This is a python program that measures how connected subreddit communities are to each other.
The metric used is to take the proportion of comments made in each subreddit, by each commenter in the target subreddit, and then weigh the results proportionally to how active they are in the target subreddit.
#An overview of the metric and algorithm
dictionary findConnectedSubreddits (subreddit sub)
for all commenters usr of sub
let usr.prop be the proportion of comments in sub made by usr
let usr.totalComments = 0
for all subreddits usrSub that usr commented in
let usr.dist[commSub] be the number of comments made by usr in usrSub
usr.totalComments += usr.dist[commSub]
for all subreddits usrSub that usr commented in
sub.connection[usrSub] += usr.dist[usrSub] * usr.prop
return sub.connection
#Installation and usage
You will need to have python 2.7.8 installed, as well as pip. In Ubuntu/Debian:
sudo apt-get install python
sudo apt-get install python-pip python-dev build-essential
This program also requires you install PRAW, a library used to access the Reddit API in Python
sudo pip install praw
As well as a few more scientific computing Python packages..
sudo apt-get install python-scipy python-matplotlib python-tk python-sklearn
And to use the program, just open up get_data.py, and set the x_subs python list to your desired subreddits (yeah this is gross sorry). And then:
python get_data.py
This gathers all the data from reddit (this may take a while). To analyze the data and output the dendrograms:
python analyze_data.py
And voila!
#Example outputs
There's also a second way to use the program, if you just do:
python project.py YourSubredditHere
If you want to analyze more than 10 commenters and 10 of their comments each, then add an integer argument
python project.py YourSubredditHere 100
This will result in 100 of the previous comments being analyzed, and 100 of each commenter’s other comments being analyzed for a total of 100 x 100 = 10000 comments (assuming no repeat commenters). Careful though, time / requests increases proportional to the square of this number. 100 will take a minute or two, 500 - 45 minutes or so. 1000 - go put a pot of coffee on.

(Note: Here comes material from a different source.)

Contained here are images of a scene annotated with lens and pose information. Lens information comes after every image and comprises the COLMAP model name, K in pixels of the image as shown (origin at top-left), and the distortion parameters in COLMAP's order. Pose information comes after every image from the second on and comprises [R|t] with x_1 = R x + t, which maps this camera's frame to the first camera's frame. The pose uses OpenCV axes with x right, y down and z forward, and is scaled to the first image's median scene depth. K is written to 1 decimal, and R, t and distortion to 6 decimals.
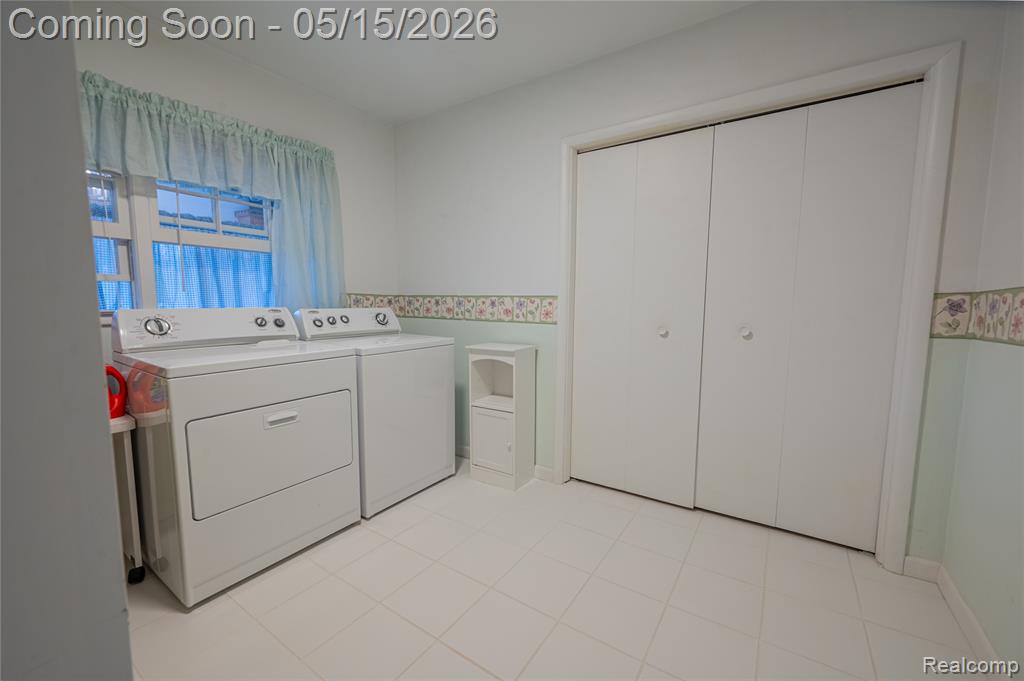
lens RADIAL K [[410.6, 0, 515.5], [0, 410.6, 345.2], [0, 0, 1]] dist [-0.001923, -0.000253]
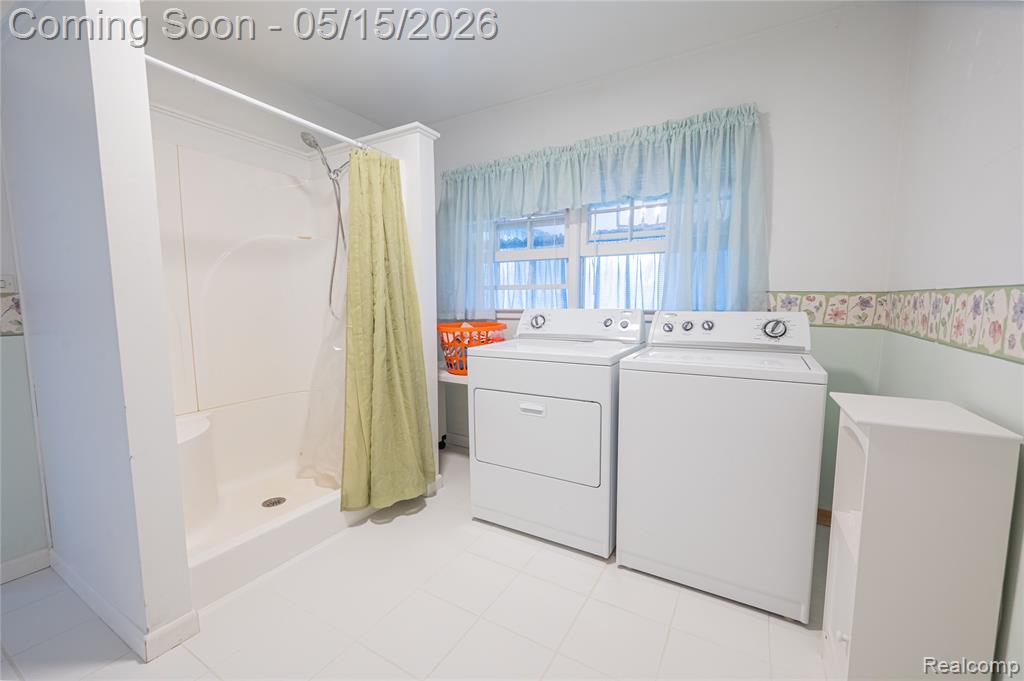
lens RADIAL K [[410.6, 0, 515.5], [0, 410.6, 345.2], [0, 0, 1]] dist [-0.001923, -0.000253]
pose [[0.058479, 0.099129, -0.993355, 0.347864], [-0.103954, 0.990253, 0.092700, -0.061089], [0.992861, 0.097842, 0.068214, 0.596636]]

project.py will output a textfile in the folder with the most frequent subreddits commented in at the top, with percentages on the right.

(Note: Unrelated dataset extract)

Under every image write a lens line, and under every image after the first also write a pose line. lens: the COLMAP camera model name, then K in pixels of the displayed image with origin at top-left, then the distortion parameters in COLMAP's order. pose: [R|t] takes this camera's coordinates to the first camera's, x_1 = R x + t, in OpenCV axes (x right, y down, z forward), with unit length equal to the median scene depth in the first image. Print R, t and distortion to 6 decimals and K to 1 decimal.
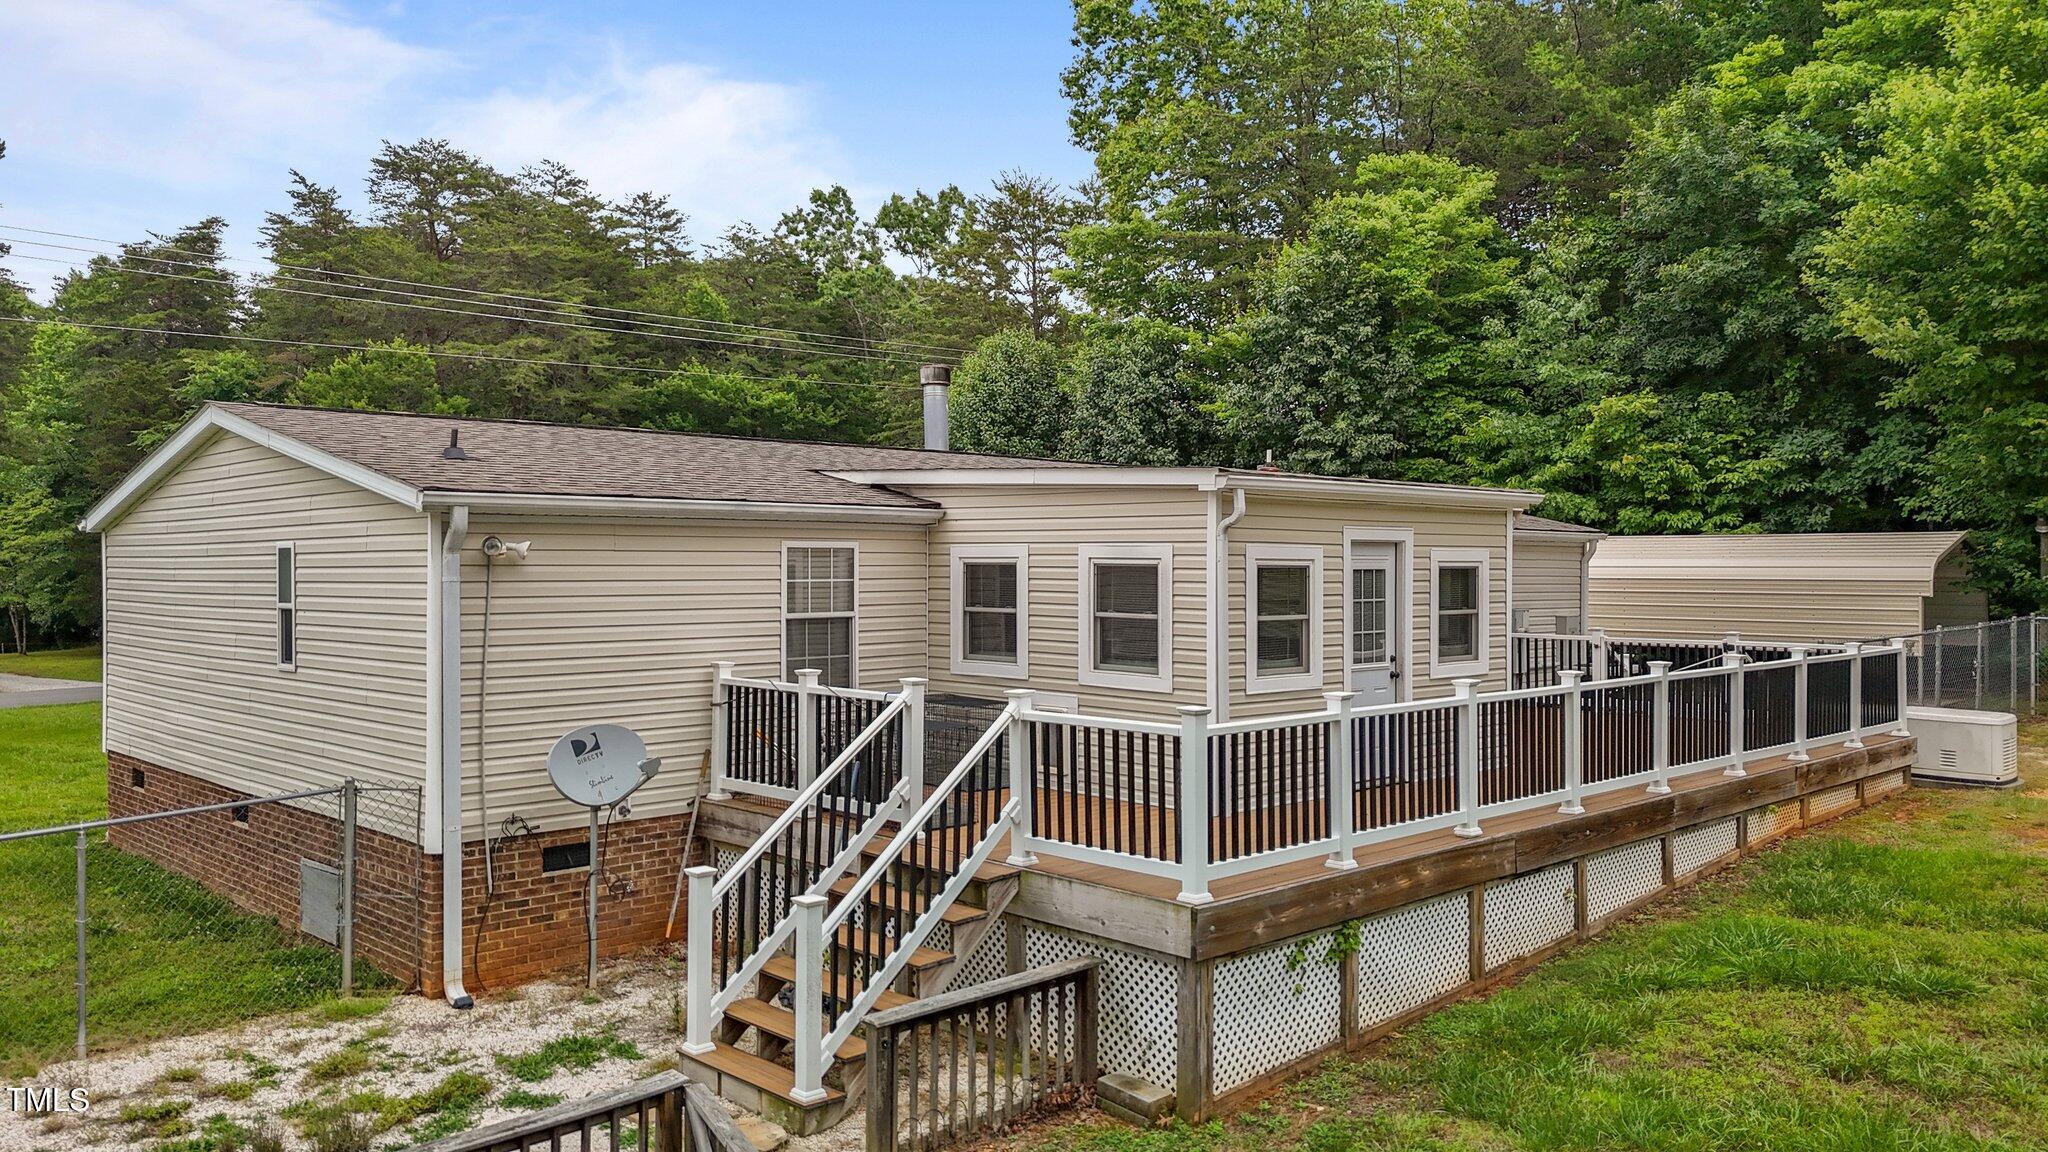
lens RADIAL K [[1492.7, 0, 1020.3], [0, 1492.7, 583.1], [0, 0, 1]] dist [0.054725, -0.006332]
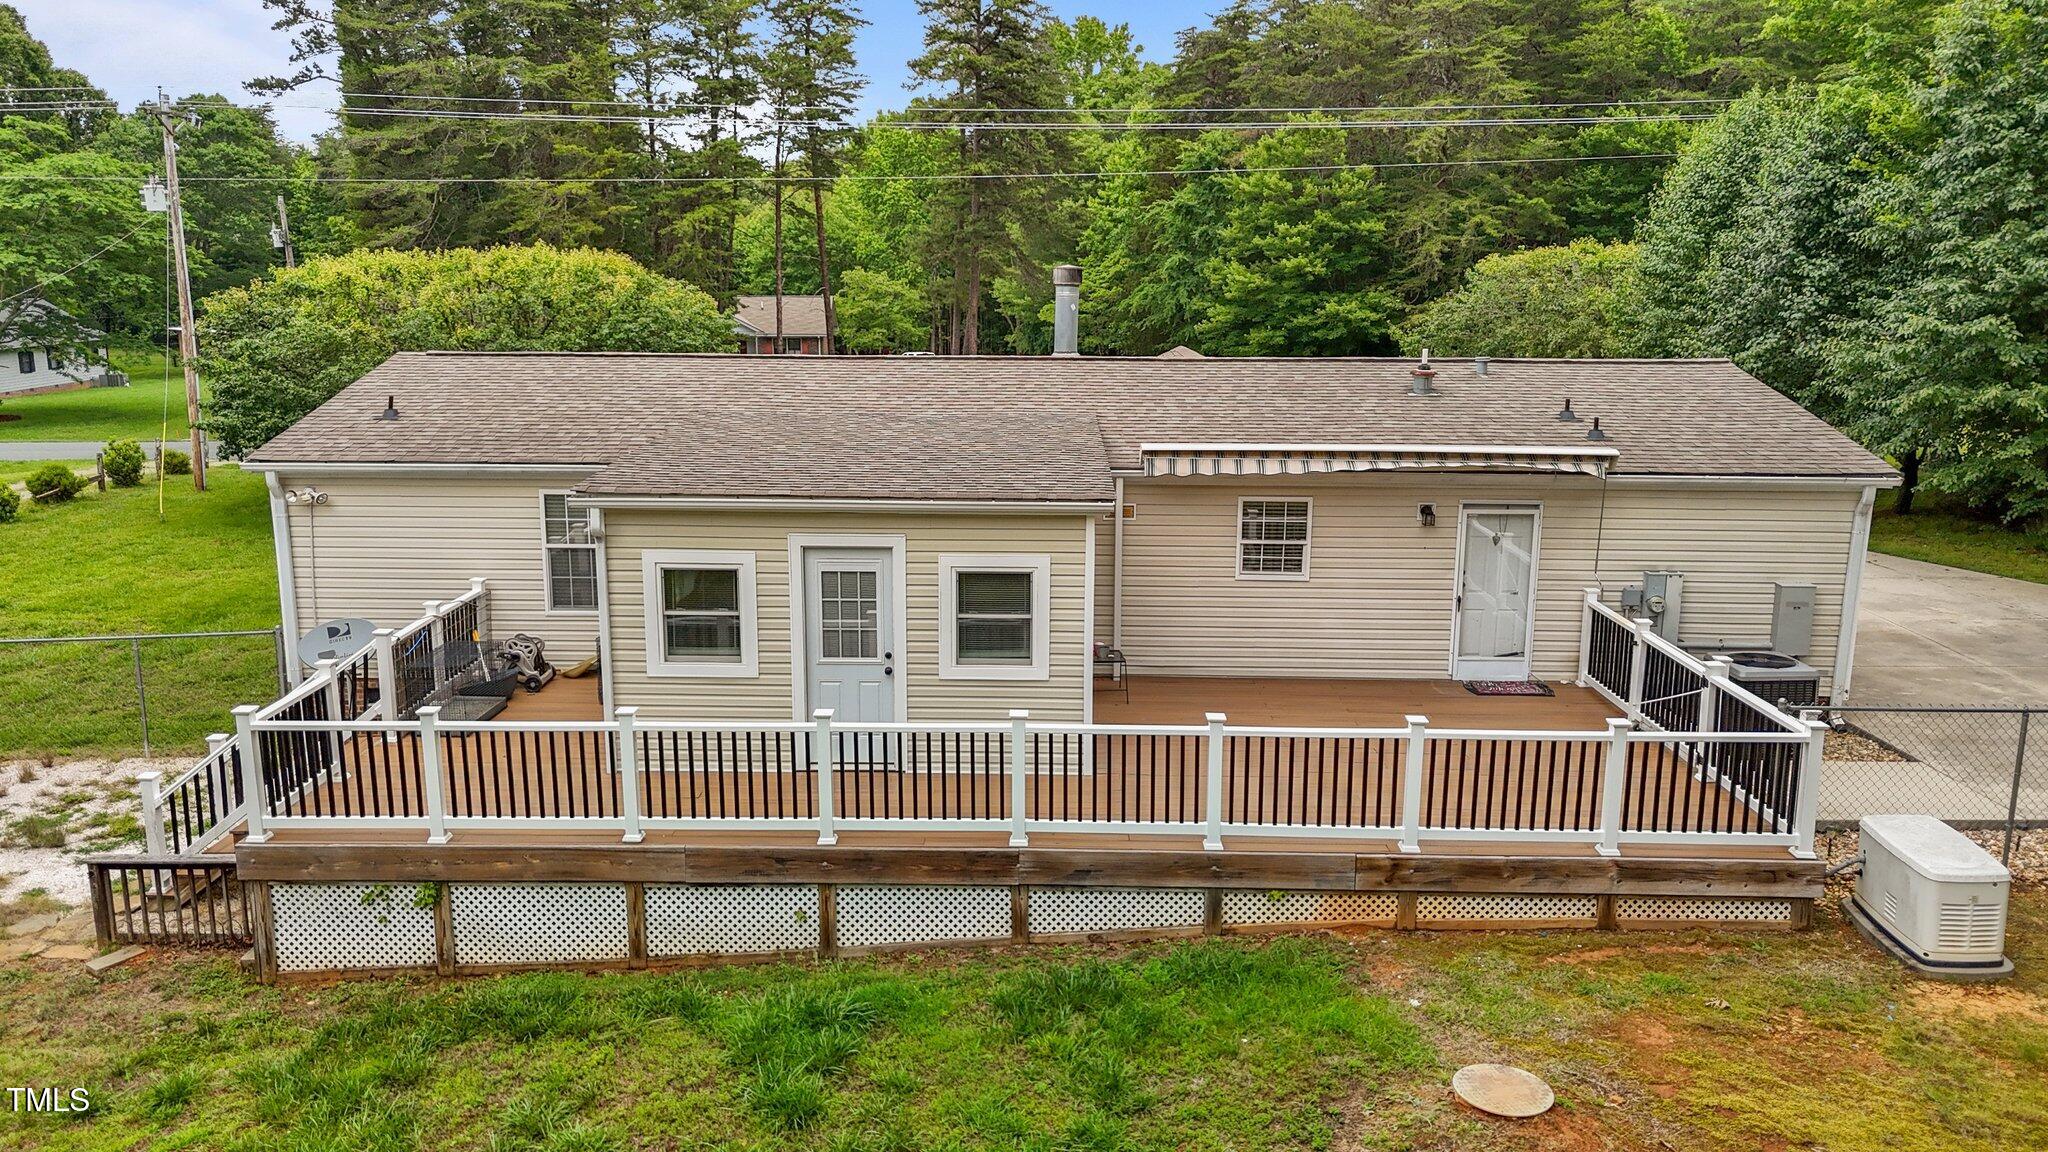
lens RADIAL K [[1492.7, 0, 1016.4], [0, 1492.7, 564.0], [0, 0, 1]] dist [0.054725, -0.006332]
pose [[0.715965, 0.139606, -0.684035, 0.974498], [-0.015581, 0.982753, 0.184264, -0.197555], [0.697962, -0.121269, 0.705792, 0.320425]]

You can also compare two communities, or one community against reddit as a whole, by using 3 arguments:
python project.py AskReddit all 300
This will give a contrast between AskReddit commenters and general reddit commenters (/r/all is the combination of all subreddits). Or you can contrast two specific communities:
python project.py javascript python 400
This will output a text file with a list of communities and a number beside it, such as JavaScript 10001.4394 Java 1.24 Ruby 0.54
The way to interpret these results is that Javascript commenters are 10001.4394 times as likely to post in /r/JavaScript as Python commenters are. JavaScript commenters are 24% more likely to post in Java than Python commenters are, but that Javascript commenters are only 54% as likely to post in /r/Ruby as python commenters are.